Was die Kommunikation betrifft, wird in der jüngeren Generation zunehmend weniger telefoniert. Doch der tägliche Umgang mit sozialen Netzwerken und Instant-Messaging-Diensten ist selbstverständlich. Instagram etwa wächst gerade in Deutschland enorm, bereits 9 Millionen Nutzer hat der Dienst nach eigenen Angaben hierzulande und wird vor allem bei den 14- bis 29-Jährigen immer populärer.

Den WhatsApp Messenger – unter Jugendlichen im Alter von 12 bis 19 Jahren eine der beliebtesten Apps – nutzen der ARD/ZDF-Onlinestudie 2015 zufolge bereits 44 Prozent der Internetnutzer in Deutschland täglich. Um mit dieser Entwicklung Schritt zu halten, muss die Kommunikation zwischen Mietern und Wohnungsunternehmen in Zukunft schneller, personalisierter und individueller werden. Starre Öffnungszeiten oder eine eingeschränkte telefonische Erreichbarkeit sind mit den Ansprüchen der Digital Natives kaum mehr zu vereinbaren. Haben sie eine Anfrage, erwarten sie eine Reaktion innerhalb weniger Stunden.

Die Kunden über soziale Netzwerke zu bedienen, ist nicht nur eine wichtige Aufgabe für Wohnungsunternehmen. Damit eröffnet sich auch die Chance, die Zielgruppen noch transparenter und bedarfsgerechter zu informieren. Neue Wege in der Kommunikation gilt es nicht nur bei Bestandsmietern, sondern auch in der Vermarktung zu beschreiten.

Die reine Auflistung von Objektdaten und Ausstattung, dazu ein paar klassische Bilder, werden den Interessenten der Zukunft weniger reizen als Videos, eine interaktive Umgebungskarte oder eine App, die die virtuelle Begehung des Gebäudes ermöglicht. Und der Nutzer will Kommentare zum Immobilienangebot abgeben können, um Umgebung, Infrastruktur oder Einkaufs- und Ausgehmöglichkeiten zu bewerten.

Vernetzung vieler Dienste in der Zentrale

Die Digitalisierung sämtlicher Lebensbereiche wird also ihre Abbildung in den Prozessen der Wohnungswirtschaft finden. Schon heute werden immer mehr Aufgaben automatisiert und verknüpft. Digitale Steuerung kommt in der Haustechnik zum Einsatz: Vernetzte Heiz-, Lüftungs- oder Beleuchtungssteuerungen steigern die Energieeffizienz eines Gebäudes. Abläufe im Außendienst, wie die Prüfung der Verkehrssicherheit, die Wohnungsvermarktung oder die Vermietung werden durch mobile Applikationen abgedeckt.

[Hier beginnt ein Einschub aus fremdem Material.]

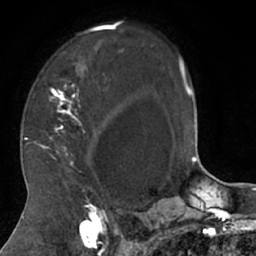
Breast MRI (dynamic contrast-enhanced), one axial slice. Slice 47 of 66 in the series (ordered by position). Cropped to one breast. Dynamic contrast-enhanced series, time point 2 of 7 at this slice position (early post-contrast). 1.5 T. TE 3 ms, TR 6.2 ms. 2.4 mm slice thickness. 256 × 256 image matrix, field of view 160 × 160 mm. Female patient.
Annotated regions visible in this slice (semi-automatic segmentation, software-assisted and operator-edited):
- enhancing-tissue mask used for the functional tumour volume (all voxels passing the contrast-enhancement thresholds inside the analysis volume; usually the tumour): bounding box [x1, y1, x2, y2] px = [26, 24, 114, 208]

Die Software Haufe wowinex beispielsweise entwickelt sich in diese Richtung. Sie verfügt bereits über eine angebundene mobile Wohnungsübergabe und wird nach Angaben von Haufe demnächst um eine mobile Verkehrssicherung und Auftragserfassung erweitert.

In Zukunft müssen die Softwarelösungen durch Schnittstellen noch offener werden, um mobile Anwendungen und Webservices flexibel anbinden und Daten mit Dienstleistern und Partnern problemlos austauschen zu können.

Dass die Zukunft mit der Ge­­nerierung enor­­mer Datenmengen einhergeht, liegt auf der Hand. Wie die sensiblen Daten der Mieter sinnvoll zu handeln sind, ob sie in der Cloud liegen oder auf ei­­genen Servern, und wie sie geschützt werden können, dazu sind klare Strategien gefragt.

Doch wie wird unsere Welt in 20, 30 Jahren wirklich aussehen? Sind Datenbrille und Smartwatch dann wieder verschwunden? Prägt autonomes Fahren das Bild unserer Städte?

Die Unternehmen des Silicon Valley geben zweifelsohne das Innovationstempo vor und drängen in immer mehr Märkte. Dennoch: Das gesamte Feld sollte man ihnen nicht kampflos überlassen.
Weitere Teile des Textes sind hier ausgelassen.